Hence, says Schreiber, "Chemical genetics could be the way in the future to solve the problem of protein function. There's a big advantage if you do it that way - because the very act of understanding protein function gives you a molecule that actually alters function. In terms of medical applications of the knowledge we seek, that's what one is ultimately trying to do."
Combinatorial chemistry, coupled to structural biology and cell biology, "is the most likely avenue to solve the protein binding problem," he says. "If we can combine those techniques, the consequences will be very exciting. It will lead to an era where biology is intimately coupled to chemistry, and where one might even say that chemistry, rather than genetics, will drive biology."

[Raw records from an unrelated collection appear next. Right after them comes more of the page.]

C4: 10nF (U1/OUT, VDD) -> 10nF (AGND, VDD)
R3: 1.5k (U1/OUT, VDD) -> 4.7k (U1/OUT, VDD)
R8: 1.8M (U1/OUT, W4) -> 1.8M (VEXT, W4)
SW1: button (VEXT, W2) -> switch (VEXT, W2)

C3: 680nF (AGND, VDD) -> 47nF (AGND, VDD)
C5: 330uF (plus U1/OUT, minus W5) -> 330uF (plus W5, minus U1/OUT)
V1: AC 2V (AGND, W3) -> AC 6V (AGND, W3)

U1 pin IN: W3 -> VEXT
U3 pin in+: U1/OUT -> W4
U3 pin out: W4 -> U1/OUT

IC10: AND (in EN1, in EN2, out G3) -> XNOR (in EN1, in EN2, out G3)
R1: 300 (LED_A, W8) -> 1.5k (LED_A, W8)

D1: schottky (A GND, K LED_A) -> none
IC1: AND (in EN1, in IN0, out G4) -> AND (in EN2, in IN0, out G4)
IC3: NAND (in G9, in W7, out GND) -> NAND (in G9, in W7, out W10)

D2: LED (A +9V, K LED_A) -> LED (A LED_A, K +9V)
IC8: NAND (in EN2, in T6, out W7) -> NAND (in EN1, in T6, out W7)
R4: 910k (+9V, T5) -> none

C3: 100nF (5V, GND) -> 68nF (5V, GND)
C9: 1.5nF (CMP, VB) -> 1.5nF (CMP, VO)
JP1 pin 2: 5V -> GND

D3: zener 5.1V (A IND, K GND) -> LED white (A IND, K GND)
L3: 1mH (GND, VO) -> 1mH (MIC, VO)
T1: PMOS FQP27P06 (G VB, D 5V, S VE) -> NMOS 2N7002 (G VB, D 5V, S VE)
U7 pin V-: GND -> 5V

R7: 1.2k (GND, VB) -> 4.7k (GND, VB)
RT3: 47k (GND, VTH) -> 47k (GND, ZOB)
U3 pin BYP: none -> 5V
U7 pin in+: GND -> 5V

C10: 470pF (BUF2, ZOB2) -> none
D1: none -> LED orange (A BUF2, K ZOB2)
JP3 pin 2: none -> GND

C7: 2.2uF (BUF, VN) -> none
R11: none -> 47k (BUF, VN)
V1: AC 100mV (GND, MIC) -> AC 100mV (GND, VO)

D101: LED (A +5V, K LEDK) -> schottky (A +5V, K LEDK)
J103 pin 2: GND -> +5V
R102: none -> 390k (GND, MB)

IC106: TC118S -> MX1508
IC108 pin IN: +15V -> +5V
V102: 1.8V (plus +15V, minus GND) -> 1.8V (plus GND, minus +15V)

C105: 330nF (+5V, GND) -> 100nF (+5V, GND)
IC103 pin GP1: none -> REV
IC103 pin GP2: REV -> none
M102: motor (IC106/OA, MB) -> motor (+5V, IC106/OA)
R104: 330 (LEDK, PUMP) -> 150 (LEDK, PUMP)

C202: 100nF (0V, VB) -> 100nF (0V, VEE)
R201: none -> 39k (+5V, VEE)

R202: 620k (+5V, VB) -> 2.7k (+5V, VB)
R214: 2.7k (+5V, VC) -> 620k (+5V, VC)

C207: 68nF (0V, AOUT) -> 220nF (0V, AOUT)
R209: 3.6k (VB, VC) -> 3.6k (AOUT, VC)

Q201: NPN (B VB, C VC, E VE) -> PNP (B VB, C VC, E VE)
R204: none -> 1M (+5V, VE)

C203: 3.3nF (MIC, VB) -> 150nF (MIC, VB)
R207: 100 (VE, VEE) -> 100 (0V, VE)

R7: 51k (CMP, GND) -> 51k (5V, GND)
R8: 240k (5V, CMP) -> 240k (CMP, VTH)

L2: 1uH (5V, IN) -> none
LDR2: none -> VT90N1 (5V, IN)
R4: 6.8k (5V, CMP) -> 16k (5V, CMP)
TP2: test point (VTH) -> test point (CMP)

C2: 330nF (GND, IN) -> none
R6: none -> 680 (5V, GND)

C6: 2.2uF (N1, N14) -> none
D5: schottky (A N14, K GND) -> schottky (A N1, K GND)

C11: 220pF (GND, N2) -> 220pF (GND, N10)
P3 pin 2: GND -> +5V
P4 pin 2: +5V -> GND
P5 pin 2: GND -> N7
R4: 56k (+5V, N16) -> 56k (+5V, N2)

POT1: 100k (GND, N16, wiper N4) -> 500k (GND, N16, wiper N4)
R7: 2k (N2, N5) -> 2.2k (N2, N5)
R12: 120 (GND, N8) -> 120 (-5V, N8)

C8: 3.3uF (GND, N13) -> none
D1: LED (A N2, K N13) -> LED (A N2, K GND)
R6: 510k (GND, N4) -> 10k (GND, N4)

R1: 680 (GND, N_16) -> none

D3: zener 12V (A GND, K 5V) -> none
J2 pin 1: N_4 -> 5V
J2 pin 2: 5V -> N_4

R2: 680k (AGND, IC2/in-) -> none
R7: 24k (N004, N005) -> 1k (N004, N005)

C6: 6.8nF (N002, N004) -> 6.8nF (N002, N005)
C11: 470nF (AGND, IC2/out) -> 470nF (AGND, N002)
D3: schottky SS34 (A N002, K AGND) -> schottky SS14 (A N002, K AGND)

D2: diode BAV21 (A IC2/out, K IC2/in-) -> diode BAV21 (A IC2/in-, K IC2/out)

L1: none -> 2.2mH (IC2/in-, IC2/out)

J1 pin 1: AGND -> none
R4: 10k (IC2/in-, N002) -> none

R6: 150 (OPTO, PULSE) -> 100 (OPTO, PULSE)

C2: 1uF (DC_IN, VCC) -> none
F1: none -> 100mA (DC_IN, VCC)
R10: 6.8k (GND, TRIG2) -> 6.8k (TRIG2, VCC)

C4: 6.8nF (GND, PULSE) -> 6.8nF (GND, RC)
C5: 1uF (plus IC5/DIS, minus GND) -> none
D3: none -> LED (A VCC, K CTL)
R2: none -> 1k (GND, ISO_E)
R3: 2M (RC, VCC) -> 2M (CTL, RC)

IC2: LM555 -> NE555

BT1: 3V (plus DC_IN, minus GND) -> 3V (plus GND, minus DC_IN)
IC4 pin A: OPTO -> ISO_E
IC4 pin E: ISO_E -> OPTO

The ultimate usefulness of combinatorial chemistry for drug discovery and other applications remains to be proved. But Lilly's Kaldor - whose group developed by combinatorial means the CNS agent that has advanced to the clinic - is one researcher who is cautiously optimistic. "These techniques are more broadly applicable than crystal-structure-guided design methods because you don't have to have any knowledge of your receptor in order to apply them. ... You can develop a pharmacophore hypothesis much more quickly than you might have otherwise been able to do so. To date, we have used combinatorial chemistry for lead generation or lead optimization in over 50% of current Lilly projects and anticipate this percentage will increase with time."
Lilly's development of the CNS compound took less than two years from target identification to the beginning of clinical trials. This is "very fast," says Kaldor, "and we, of course, are being challenged by our management to repeat this success in every project we work on. ... It's a stunning example of what can be done if ... you apply combinatorial chemistry."